‘Corredor da Morte’ da Alemanha deu origem a uma imensa reserva ambiental involuntária
É uma memória distante mesmo para quem viveu, mas, entre derrota nazista, em 1945, e a reunificação, em 1990, existiram duas Alemanhas. Conforme combinado entre Stalin e os aliados ocidentais, o país foi divido em 4 zonas de influência: soviética, americana, francesa e britânica, ocupadas pelo respectivo exército. A área soviética se tornou a República Democrática da Alemanha, mais conhecida por Alemanha Oriental, regime marxista de partido único. As outras três, a República Federal da Alemanha, ou Ocidental, a democracia liberal capitalista.
Entre essas duas, havia a Fronteira Interna Alemã – informalmente, Corredor da Morte, um cordão de isolamento formado por cercas eletrificadas e com alarmes, muros, torres de vigilância, campos minados, armadilhas para carros e pessoas. Ela surgiu 16 anos antes do Muro de Berlim, de 1961 – esse isolava a parte capitalista da antiga capital, também decidida na divisão, que se tornou um enclave na Alemanha comunista.

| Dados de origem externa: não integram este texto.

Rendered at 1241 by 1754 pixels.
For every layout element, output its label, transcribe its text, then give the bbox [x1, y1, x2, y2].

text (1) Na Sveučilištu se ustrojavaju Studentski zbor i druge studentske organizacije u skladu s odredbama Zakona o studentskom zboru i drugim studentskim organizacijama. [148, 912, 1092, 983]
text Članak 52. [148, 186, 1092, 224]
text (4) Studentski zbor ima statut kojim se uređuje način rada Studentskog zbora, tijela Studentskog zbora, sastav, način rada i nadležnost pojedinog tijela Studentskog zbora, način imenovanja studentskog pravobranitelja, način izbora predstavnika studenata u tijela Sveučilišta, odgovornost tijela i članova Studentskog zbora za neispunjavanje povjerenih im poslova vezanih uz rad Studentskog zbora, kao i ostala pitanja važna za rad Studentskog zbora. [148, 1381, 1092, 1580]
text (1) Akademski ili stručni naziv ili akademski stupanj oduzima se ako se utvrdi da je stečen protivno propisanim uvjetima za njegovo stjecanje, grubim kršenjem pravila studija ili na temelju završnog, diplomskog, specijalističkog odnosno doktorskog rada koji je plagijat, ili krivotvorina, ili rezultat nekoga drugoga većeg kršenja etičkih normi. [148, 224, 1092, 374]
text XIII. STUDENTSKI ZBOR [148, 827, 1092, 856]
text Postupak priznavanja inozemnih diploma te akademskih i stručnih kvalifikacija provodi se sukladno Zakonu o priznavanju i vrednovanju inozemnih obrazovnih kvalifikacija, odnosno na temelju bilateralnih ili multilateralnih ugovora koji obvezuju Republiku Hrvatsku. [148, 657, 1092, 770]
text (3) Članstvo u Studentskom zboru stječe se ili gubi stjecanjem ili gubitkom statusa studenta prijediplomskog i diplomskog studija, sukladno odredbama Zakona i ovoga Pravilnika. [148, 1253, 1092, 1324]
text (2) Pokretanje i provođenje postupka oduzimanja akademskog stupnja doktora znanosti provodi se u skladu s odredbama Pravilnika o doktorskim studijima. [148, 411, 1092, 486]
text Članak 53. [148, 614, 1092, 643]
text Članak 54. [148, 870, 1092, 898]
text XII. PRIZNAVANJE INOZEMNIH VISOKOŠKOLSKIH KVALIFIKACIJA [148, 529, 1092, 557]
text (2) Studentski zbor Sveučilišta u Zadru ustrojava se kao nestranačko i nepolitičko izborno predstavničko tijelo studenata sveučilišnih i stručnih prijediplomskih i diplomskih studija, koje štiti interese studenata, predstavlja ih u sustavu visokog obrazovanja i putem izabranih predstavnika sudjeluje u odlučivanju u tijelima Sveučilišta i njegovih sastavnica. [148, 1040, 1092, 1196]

Por quatro décadas, qualquer ser humano que ousasse se aproximar da Fronteira Interna tinha grandes chances de nunca mais sair de lá. O isolamento era uma faixa de 500 m até 1 km do lado oriental, e, por segurança, não lei, ao menos 100 metros na ocidental. Isso que fez de uma linha de 1.400 km entre as duas Alemanhas um território livre de humanos. E, com isso, “a natureza essencialmente ganhou um feriado de 40 anos”, como definiu o ambientalista Kai Frobel à rede de TV alemã Deutsche Welle.
Frobel é considerado o pai do Cinturão Verde, um projeto de preservação da ONG Bund für Umwelt und Naturschutz Deutschland (“Federação Alemã pelo Ambiente e Conservação da Natureza”). Desde sua fundação, em 1975, a Bund, como é chamada pelos alemães, passou a observar, a uma distância segura, de binóculos, como a natureza reagia à ausência humana na fronteira entre os dois mundos.
Reagia bem. No Cinturão Verde, mais de 1.200 espécies consideradas em risco encontram moradia em seus 109 habitats diferentes.
O cinturão não é um parque contínuo. Existem múltiplas áreas preservadas ao longo da antiga fronteira, mas 200 km dos 1.400 km totais são interrompidos por fazendas, estradas e outras obras. O projeto, que conta com a colaboração do governo alemão, é ir ligando essas áreas comprando terras e conseguindo acordos com governos locais. E existe um plano, ainda bem mais ambicioso, de criar o Cinturão Verde Europeu, ocupando toda a fronteira da antiga Cortina de Ferro, uma linha de 12.500 km passando por 24 países.